Gene-gene interaction between CD40 and CD40L reduces bone mineral density and increases osteoporosis risk in women.

SUMMARY

We have analysed the association of single-nucleotide polymorphisms (SNPs) in CD40 and CD40L genes with bone mineral density (BMD) in our women. Results showed that women with TT genotype for rs1883832 (CD40) and for rs1126535 (CD40L) SNPs displayed reduced BMD and increased risk for osteopenia/osteoporosis. Our data notwithstanding, the results need to be replicated.

INTRODUCTION

Recent data have revealed that the CD40/CD40L system can be implicated in bone metabolism regulation.
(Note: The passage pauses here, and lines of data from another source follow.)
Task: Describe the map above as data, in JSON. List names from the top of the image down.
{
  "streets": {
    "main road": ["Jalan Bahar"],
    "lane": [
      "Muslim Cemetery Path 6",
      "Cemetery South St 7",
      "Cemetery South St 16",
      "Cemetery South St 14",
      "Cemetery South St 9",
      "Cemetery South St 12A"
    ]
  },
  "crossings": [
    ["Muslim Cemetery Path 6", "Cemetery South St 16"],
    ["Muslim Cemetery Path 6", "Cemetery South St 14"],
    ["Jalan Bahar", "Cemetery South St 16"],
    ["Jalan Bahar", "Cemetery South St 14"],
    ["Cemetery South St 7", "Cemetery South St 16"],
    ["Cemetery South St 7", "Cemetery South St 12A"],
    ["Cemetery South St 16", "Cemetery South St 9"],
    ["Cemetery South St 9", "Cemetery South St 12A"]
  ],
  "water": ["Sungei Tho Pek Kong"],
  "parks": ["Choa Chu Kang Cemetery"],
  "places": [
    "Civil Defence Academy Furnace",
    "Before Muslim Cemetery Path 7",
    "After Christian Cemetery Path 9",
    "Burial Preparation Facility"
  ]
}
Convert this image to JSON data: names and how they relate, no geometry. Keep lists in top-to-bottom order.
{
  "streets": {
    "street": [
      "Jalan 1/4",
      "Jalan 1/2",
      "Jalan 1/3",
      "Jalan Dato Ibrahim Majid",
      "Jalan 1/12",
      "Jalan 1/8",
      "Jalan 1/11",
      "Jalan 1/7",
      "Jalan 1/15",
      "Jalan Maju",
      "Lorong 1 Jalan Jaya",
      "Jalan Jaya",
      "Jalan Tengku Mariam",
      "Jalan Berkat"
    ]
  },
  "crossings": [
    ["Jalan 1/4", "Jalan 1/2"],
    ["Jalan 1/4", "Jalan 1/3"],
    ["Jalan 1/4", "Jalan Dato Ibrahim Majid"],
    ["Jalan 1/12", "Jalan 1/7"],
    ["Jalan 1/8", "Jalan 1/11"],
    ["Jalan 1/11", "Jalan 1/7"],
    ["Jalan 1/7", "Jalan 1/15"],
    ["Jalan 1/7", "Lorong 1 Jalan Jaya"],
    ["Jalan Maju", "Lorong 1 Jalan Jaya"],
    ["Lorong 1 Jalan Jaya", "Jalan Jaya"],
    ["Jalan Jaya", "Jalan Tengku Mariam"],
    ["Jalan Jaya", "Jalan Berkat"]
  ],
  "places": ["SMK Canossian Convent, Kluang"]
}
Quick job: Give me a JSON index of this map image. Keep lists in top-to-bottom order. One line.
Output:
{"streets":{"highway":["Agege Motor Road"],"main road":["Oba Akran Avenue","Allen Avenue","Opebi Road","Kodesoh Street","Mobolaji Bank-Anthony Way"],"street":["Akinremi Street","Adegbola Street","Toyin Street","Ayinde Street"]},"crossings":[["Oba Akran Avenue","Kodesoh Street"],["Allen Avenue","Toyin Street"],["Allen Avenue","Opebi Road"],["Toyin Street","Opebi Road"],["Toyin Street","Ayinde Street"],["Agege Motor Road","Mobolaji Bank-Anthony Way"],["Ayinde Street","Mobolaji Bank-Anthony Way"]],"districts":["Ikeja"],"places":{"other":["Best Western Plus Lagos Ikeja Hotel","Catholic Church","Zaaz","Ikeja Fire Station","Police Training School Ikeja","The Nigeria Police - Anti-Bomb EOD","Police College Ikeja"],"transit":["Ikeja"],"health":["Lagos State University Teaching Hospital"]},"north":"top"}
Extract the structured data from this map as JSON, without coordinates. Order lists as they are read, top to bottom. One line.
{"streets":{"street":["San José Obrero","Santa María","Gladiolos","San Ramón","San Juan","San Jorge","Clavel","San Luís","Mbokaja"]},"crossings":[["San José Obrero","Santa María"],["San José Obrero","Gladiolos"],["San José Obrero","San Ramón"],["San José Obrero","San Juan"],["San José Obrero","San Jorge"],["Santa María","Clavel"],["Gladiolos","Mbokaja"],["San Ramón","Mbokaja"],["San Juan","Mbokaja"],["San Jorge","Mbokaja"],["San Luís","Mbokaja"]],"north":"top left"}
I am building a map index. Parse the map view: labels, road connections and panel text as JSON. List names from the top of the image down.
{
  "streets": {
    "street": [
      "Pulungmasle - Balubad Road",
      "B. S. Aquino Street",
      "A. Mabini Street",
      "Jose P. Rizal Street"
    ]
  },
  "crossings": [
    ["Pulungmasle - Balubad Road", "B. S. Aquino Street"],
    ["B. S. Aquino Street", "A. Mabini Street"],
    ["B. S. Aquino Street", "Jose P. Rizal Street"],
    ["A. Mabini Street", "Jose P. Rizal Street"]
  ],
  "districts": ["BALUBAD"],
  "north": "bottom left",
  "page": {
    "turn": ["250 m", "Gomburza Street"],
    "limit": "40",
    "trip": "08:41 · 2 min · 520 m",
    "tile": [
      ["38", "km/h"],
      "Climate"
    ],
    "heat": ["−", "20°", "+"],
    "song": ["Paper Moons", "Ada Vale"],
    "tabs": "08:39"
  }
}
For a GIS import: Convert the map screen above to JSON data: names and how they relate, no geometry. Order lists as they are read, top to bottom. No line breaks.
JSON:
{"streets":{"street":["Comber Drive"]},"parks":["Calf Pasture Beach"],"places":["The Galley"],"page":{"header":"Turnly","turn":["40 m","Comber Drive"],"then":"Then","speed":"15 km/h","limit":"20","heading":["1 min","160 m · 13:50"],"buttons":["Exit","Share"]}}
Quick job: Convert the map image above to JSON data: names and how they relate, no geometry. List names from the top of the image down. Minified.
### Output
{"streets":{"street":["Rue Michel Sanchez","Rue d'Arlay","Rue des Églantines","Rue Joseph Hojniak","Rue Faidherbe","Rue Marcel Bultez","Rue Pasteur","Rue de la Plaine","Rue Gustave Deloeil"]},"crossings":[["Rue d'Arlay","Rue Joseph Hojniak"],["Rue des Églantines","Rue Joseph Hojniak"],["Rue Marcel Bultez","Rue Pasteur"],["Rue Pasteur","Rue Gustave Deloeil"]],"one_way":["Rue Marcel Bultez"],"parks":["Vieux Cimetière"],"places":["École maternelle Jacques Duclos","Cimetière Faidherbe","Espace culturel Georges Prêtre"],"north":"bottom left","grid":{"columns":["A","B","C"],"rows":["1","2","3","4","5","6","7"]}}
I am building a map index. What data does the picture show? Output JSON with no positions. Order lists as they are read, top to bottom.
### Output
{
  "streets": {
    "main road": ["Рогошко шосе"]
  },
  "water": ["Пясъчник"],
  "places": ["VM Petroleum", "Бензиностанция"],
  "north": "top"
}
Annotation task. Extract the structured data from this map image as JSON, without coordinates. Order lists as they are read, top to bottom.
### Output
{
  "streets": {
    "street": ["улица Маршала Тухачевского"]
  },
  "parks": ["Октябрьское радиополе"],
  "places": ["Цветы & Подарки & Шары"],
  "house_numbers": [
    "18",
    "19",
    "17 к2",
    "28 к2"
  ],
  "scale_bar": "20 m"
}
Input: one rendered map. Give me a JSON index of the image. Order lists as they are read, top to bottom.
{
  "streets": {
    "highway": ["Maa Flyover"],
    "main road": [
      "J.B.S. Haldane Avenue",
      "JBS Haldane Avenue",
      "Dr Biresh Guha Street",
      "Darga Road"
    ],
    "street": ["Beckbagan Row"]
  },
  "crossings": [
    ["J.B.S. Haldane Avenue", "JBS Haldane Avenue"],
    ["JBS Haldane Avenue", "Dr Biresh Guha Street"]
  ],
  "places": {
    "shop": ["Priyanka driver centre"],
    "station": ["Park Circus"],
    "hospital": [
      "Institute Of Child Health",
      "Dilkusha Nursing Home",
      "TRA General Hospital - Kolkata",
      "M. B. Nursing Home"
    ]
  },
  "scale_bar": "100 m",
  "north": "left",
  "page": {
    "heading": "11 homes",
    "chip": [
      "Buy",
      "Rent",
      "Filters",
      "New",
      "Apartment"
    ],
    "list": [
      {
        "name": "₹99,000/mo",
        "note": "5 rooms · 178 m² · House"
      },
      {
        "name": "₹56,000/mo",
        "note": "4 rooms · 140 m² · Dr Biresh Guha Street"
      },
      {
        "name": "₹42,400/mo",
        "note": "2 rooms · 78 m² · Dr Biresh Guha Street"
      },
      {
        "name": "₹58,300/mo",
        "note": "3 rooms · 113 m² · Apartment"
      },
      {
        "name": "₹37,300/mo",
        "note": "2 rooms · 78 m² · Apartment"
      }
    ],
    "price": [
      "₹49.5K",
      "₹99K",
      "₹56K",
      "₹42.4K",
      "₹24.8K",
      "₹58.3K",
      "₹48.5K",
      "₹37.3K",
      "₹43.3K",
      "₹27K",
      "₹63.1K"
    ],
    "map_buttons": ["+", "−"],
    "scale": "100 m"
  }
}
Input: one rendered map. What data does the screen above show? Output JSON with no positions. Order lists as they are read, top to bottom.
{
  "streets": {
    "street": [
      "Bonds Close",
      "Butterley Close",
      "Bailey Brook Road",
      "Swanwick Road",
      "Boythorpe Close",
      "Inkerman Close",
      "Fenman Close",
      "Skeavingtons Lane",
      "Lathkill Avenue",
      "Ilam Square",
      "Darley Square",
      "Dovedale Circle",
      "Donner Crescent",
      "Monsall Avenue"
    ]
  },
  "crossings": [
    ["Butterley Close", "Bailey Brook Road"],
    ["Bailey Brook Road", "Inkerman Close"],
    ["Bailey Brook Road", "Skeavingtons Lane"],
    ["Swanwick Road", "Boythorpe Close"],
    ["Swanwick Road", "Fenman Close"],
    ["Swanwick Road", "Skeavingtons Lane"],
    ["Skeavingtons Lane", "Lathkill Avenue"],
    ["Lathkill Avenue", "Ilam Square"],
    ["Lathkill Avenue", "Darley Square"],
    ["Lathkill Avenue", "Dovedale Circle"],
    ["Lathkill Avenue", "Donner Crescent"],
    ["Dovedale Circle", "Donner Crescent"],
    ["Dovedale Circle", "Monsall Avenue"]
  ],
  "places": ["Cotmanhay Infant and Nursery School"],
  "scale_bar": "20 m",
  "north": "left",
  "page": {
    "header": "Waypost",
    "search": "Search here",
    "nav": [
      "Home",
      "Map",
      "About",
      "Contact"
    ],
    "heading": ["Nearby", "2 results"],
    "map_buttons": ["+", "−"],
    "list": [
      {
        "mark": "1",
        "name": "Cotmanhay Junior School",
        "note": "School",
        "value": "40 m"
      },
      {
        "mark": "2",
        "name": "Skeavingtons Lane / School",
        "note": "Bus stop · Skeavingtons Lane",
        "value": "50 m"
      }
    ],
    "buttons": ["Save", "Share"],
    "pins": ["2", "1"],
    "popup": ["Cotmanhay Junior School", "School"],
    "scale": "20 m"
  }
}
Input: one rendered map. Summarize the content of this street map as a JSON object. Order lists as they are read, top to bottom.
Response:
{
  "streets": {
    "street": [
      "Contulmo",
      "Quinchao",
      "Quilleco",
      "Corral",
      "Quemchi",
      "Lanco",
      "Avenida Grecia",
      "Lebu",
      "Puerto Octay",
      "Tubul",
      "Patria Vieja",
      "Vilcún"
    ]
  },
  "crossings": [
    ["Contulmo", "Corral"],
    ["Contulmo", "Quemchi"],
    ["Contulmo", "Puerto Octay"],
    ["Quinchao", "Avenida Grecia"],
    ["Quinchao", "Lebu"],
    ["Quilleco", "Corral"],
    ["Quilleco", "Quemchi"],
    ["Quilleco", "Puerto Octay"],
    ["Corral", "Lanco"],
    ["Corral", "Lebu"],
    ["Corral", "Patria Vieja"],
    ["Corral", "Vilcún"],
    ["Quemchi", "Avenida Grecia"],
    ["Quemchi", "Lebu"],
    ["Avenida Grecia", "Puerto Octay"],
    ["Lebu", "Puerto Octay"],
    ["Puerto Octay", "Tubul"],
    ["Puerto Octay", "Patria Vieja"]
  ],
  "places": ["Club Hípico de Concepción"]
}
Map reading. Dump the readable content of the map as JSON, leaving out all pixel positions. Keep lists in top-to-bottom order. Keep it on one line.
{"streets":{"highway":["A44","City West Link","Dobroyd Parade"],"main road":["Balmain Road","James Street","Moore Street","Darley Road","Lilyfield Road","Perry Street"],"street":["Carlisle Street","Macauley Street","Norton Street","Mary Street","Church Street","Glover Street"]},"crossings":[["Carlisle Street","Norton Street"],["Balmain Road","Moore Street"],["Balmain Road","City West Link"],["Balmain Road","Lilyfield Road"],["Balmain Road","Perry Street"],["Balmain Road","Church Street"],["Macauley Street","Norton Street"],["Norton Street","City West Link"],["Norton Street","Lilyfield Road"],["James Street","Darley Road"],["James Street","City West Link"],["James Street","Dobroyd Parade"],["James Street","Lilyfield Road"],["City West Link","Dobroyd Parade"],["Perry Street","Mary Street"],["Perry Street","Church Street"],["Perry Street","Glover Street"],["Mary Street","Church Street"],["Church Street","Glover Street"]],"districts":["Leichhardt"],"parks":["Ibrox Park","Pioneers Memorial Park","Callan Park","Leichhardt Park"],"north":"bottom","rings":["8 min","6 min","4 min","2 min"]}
Moreover, we previously demonstrated that rs1883832 in the CD40 gene was significantly associated with BMD and osteoporosis risk. The objective of the present work was to determine whether polymorphisms in CD40 and CD40L genes are associated with BMD and osteoporosis risk.

METHODS

We conducted an association study of BMD values with SNPs in CD40 and CD40L genes in a population of 811 women of which 693 and 711 had femoral neck (FN) and lumbar spine (LS) densitometric studies, respectively.

RESULTS

Women with the TT genotype for rs1883832 (CD40) showed a reduction in FN-BMD (P = 0.005) and LS-BMD (P = 0.020) when compared with women with the CC/CT genotype. Moreover, we found that rs1126535 (CD40L) was significantly associated with LS-BMD so that women with the TT genotype displayed lower BMD (P = 0.014) than did women with the CC/CT genotype. Interestingly, we have found a strong interaction between polymorphisms in these genes. Thus, women with the TT genotype for both rs1883832 and rs1126535 SNPs (TT + TT women) showed a lower age-adjusted BMD (Z-score) for FN (P = 0.0007) and LS (0.007) after adjusting by years since menopause, body mass index, smoking and menopausal status, densitometer type, hormone replacement therapy (HRT) use and HRT duration and after making the Bonferroni adjustment for multiple comparisons than did the remaining women. Logistic regression analysis adjusted by these covariates showed that TT + TT women had increased risk for FN (odds ratio (OR) = 2.76; P = 0.006) and LS (OR = 2.39; P = 0.020) osteopenia or osteoporosis than did the other women.

CONCLUSIONS

Our results suggest that interaction between genetic variants in the CD40 and CD40L genes exerts a role on BMD regulation. Further studies, which we welcome, are needed to replicate these data in other populations.